_TASKS AND EXERCISES_
A – According to the passage on American entrepreneurship, what share of Americans can envision starting their own business?
B – Continue the passage on American entrepreneurship from its final sentence.

_SELECTED TEXT_
━━━

But surprisingly, only 36 percent of Americans can envision actually starting their own business. he research also revealed that Americans under the age of 30 have less interest in pursuing entrepreneurship than do those of older generations, citing loss of reputation, bankruptcy, and financial ruin as concerns that stifle their ambitions.
(Read more: Why downturns spark start-up booms)
These obstacles must be overcome, and the responsibility lies with us. The U.S. is uniquely entrepreneurial. We started our country on the basis of entrepreneurial freedom and we must keep that entrepreneurial spirit alive and growing. Entrepreneurs provide great economic stimulus and growth to the global marketplace. They tend to be adventuresome, hardworking, and unafraid of failure. They're innovative, have good ideas and are willing to try new things. And they work best in an environment that allows them to flourish.
Business leaders, policy makers, academics and experts share the important responsibility of eliminating unnecessary regulations, taxes and other barriers in order to nurture the entrepreneurial spirit and allow individuals to flourish and prosper.

━━━

_DATA PROVIDED_
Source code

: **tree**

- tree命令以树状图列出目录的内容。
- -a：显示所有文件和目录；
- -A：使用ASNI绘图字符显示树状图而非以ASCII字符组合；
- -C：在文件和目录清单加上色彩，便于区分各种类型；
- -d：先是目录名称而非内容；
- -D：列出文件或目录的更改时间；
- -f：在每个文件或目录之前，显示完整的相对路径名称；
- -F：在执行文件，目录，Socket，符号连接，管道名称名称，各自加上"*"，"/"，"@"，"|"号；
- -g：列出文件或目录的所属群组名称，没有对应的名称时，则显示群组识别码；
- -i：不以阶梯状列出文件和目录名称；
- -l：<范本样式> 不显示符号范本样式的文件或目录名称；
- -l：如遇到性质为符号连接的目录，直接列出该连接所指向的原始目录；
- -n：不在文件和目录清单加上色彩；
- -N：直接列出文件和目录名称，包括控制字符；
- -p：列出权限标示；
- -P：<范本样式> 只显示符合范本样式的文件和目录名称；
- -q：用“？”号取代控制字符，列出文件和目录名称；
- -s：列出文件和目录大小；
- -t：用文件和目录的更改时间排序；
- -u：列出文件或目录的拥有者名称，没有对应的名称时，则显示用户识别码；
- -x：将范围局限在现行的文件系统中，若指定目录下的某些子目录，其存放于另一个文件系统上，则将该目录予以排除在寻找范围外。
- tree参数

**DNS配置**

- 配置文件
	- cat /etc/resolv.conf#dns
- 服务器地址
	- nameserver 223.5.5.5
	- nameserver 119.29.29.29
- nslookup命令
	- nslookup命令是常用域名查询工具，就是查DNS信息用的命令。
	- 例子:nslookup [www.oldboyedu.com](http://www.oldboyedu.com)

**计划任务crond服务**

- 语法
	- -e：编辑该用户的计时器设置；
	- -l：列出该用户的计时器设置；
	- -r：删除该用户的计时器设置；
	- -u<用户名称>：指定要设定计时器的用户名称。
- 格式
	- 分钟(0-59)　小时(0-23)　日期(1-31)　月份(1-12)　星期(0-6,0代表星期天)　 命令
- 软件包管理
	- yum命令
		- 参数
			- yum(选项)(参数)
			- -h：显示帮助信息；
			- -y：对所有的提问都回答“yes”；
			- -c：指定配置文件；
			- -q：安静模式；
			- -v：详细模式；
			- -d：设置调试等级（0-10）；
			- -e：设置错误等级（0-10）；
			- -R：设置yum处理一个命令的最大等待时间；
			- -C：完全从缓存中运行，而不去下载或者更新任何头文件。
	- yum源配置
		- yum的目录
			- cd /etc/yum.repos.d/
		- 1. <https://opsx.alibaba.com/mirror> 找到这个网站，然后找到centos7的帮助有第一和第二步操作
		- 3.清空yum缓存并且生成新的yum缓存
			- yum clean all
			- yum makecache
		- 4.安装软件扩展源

━━━

_RESULTS BY TASK_
A – 36 percent

B –
In addition, we must make business training and entrepreneurship education resources available to help those with the entrepreneurial mindset. Today, entrepreneurship coursework has moved into the mainstream and is offered at more higher education institutions across the country than ever before. Organizations like the Network for Teaching Entrepreneurship are bringing this education to middle and high schools.
Finally, organizations like the Small Business Administration have established the Office of Entrepreneurship Education, and the U.S. Chamber Of Commerce recently teamed up with the White House on "Startup America," a national initiative to promote entrepreneurship.
It's a good start, but we must all get involved. There is more we can and should do, and we must do it better.
If we all work harder to provide access to better training, education and make time for mentorship, we can invigorate entrepreneurship in America.